- Born: Gerhardus Daniel van der Watt 28 December 1962 (age 62) Pretoria, South Africa
- Occupations: Composer, Teacher

= Niel van der Watt =

South African composer (born 1962)

Dr Niel van der Watt (born Gerhardus Daniel van der Watt, on 28 December 1962) is a South African composer. Well known for his choral compositions, he has also established himself as a leading composer of chamber music.

==Education==
Born into a family of teachers in Pretoria, Niel attended high school in Pietersburg (now Polokwane) in South Africa.
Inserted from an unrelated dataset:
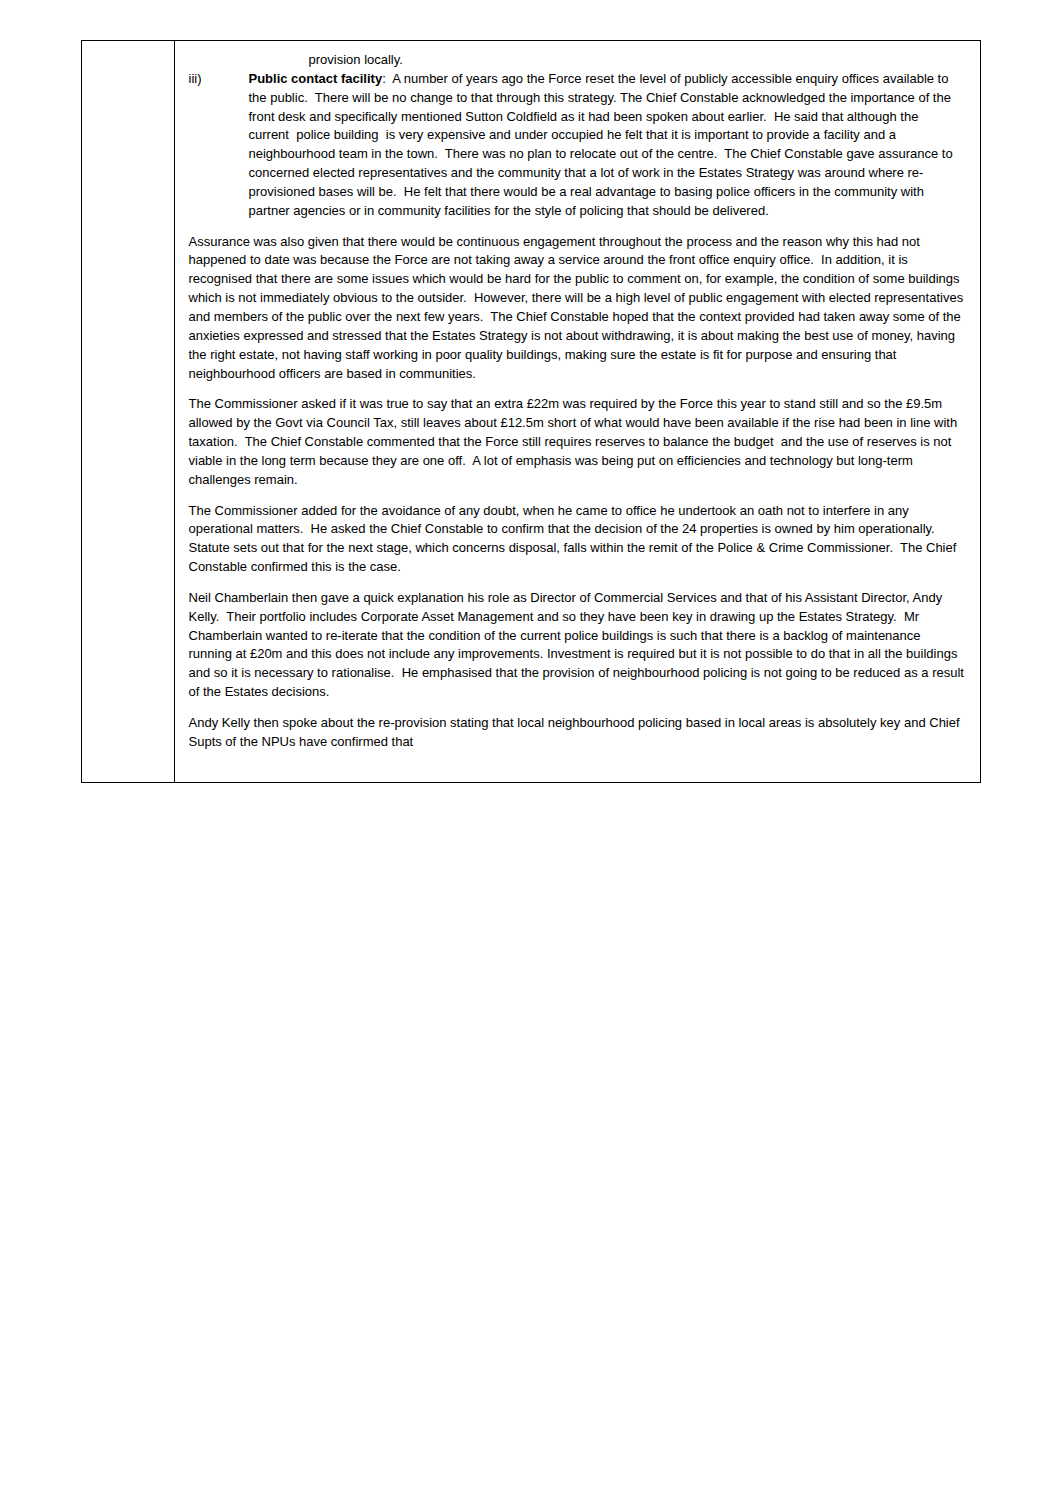| | provision locally. iii) Public contact facility : A number of years ago the Force reset the level of publicly accessible enquiry offices available to the public. There will be no change to that through this strategy. The Chief Constable acknowledged the importance of the front desk and specifically mentioned Sutton Coldfield as it had been spoken about earlier. He said that although the current police building is very expensive and under occupied he felt that it is important to provide a facility and a neighbourhood team in the town. There was no plan to relocate out of the centre. The Chief Constable gave assurance to concerned elected representatives and the community that a lot of work in the Estates Strategy was around where re-provisioned bases will be. He felt that there would be a real advantage to basing police officers in the community with partner agencies or in community facilities for the style of policing that should be delivered. Assurance was also given that there would be continuous engagement throughout the process and the reason why this had not happened to date was because the Force are not taking away a service around the front office enquiry office. In addition, it is recognised that there are some issues which would be hard for the public to comment on, for example, the condition of some buildings which is not immediately obvious to the outsider. However, there will be a high level of public engagement with elected representatives and members of the public over the next few years. The Chief Constable hoped that the context provided had taken away some of the anxieties expressed and stressed that the Estates Strategy is not about withdrawing, it is about making the best use of money, having the right estate, not having staff working in poor quality buildings, making sure the estate is fit for purpose and ensuring that neighbourhood officers are based in communities. The Commissioner asked if it was true to say that an extra £22m was required by the Force this year to stand still and so the £9.5m allowed by the Govt via Council Tax, still leaves about £12.5m short of what would have been available if the rise had been in line with taxation. The Chief Constable commented that the Force still requires reserves to balance the budget and the use of reserves is not viable in the long term because they are one off. A lot of emphasis was being put on efficiencies and technology but long-term challenges remain. The Commissioner added for the avoidance of any doubt, when he came to office he undertook an oath not to interfere in any operational matters. He asked the Chief Constable to confirm that the decision of the 24 properties is owned by him operationally. Statute sets out that for the next stage, which concerns disposal, falls within the remit of the Police & Crime Commissioner. The Chief Constable confirmed this is the case. Neil Chamberlain then gave a quick explanation his role as Director of Commercial Services and that of his Assistant Director, Andy Kelly. Their portfolio includes Corporate Asset Management and so they have been key in drawing up the Estates Strategy. Mr Chamberlain wanted to re-iterate that the condition of the current police buildings is such that there is a backlog of maintenance running at £20m and this does not include any improvements. Investment is required but it is not possible to do that in all the buildings and so it is necessary to rationalise. He emphasised that the provision of neighbourhood policing is not going to be reduced as a result of the Estates decisions. Andy Kelly then spoke about the re-provision stating that local neighbourhood policing based in local areas is absolutely key and Chief Supts of the NPUs have confirmed that |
After matriculating in 1980 he studied at the University of Pretoria, where he attained the BA Ed(Mus), BMus(Hons) cum laude and an MMus in Composition.
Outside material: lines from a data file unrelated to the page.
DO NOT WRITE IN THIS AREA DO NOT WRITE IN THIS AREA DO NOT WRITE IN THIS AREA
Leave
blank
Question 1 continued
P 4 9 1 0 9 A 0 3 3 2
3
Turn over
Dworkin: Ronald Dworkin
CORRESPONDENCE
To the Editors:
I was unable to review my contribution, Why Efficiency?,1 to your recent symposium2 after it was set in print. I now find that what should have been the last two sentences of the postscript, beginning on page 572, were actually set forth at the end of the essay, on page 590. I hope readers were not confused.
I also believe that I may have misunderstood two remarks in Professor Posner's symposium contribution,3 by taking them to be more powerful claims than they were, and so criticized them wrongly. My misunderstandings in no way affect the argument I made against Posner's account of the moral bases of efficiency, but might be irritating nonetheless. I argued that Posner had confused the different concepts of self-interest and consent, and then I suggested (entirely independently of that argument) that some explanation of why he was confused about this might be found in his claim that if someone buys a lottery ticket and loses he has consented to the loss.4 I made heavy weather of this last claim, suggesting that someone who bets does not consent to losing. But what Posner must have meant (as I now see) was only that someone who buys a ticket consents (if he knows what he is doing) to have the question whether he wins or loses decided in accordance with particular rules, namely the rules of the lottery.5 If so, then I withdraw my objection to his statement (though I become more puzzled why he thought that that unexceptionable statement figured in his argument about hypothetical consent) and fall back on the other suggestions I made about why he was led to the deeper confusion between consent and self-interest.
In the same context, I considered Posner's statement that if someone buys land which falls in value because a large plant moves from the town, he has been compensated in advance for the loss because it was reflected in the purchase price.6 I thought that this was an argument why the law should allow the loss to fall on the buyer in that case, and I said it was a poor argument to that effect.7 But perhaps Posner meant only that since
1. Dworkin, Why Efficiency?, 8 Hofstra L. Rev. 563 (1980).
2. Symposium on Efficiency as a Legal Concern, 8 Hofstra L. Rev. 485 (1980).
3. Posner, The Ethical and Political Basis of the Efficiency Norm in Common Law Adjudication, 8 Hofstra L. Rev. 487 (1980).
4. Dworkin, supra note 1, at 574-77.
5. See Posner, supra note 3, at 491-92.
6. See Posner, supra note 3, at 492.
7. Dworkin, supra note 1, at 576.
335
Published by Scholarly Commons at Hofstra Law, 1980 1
In 1997 he completed his Doctorate in Musicology at the University of South Africa with a doctoral dissertation on the life and works of the British composer Gerald Finzi.

==Career==
After his military service in the old South African Defence Force, he joined the staff of Pretoria Boys High School, a prominent South African public school, where he was head of the Music Department and was, until recently, conductor of both the orchestra and Dixie Band. While he is a full-time teacher, he dedicates much of his time to composition. Van der Watt has also arranged a significant amount of traditional African music for choir as well as setting leading Afrikaans poetry to music, including the works of Antjie Krog and N.P. van Wyk Louw.

==Influences==

While van der Watt's early works show the influence of late romanticists like Rachmaninoff and Fauré, his mastery of harmony and counterpoint reveals a deep understanding of and reverence for the great master Johann Sebastian Bach. This, offset by a keen appreciation for jazz, rock and traditional African music, has made his oeuvre especially distinctive. A key work illustrating this is the De-Commercialised American Christ's Mass (1995), which employs variations on popular Christmas carols to form a witty yet reverent incarnation of the Roman Catholic Low Mass.

==Trivia==

- Van der Watt originally joined the staff of Pretoria Boys High School as an English teacher.
- Although he is a Protestant, he has composed a large amount of Roman Catholic liturgical music, including two Masses and a Requiem.
- He is an avid fan of the Beatles, Billy Joel and ABBA as far as popular music is concerned and is known for his dislike of Beethoven.
- In 2008 he wanted to prove to Pretoria Boys High School's Symphony orchestra that he did not dislike Beethoven at all and arranged Beethoven's 2nd movement of the Pathethique Sonata for the orchestra.
- His works have been performed in places as far flung as Russia, Réunion and Hong Kong.
- He considers himself to be a poly-stylist.
- Over the course of his career at Pretoria Boys High School, he has taught 498 Grade 12 music students.

==Select List of Works==
Secular Choral Works

Ai, meisie, meisie; SAB

Alleen; girls chorus

As good as new; orchestra; SATB

Religious Choral Works

A De-commercialised American Christ’s Mass (1995)

i) Kyrie: Amazing Grace

ii) Gloria: Do you hear what I hear?

iii) Sanctus: White Christmas.

iv) Benedictus: Santa Claus is Coming To Town

v) Agnus Dei: Little Altar Boy

Traditional Choral Works

African Dawn (1997)

i) Boroko; girls chorus

ii) Ka Mehla; girls chorus

iii) Thobela morena; girls chorus

Works for Soloists (Vocal)

Benediction; voice and piano (1989)

Bitterbessie dagbreek; voice and piano

Die son sal weer skyn; voice and piano

Dinah Lee (1999); voice, piano, alto saxophone and double bass

Dis my plek (1985); voice and piano

Drup drup druppeltjies (1980); voice and piano;

Dust of snow (1997); voice and piano

Fides veritas labor (1990); voice and piano

Instrumental Works

Trio pour mam’selle leger e’stier; orchestra, flute, clarinet, piano

African Dawn (1997); orchestra

African Reflection (1994); orchestra

Afrika kerslied (1996); alto saxophone and piano

Aquarelle (1984); piano

Boabab (1988); orchestra

Con'Scertino (1992/1994); viola and piano

In June 1995 African songbook for mixed choir was published. It was written in co-operation with the composer Johann van der Sandt.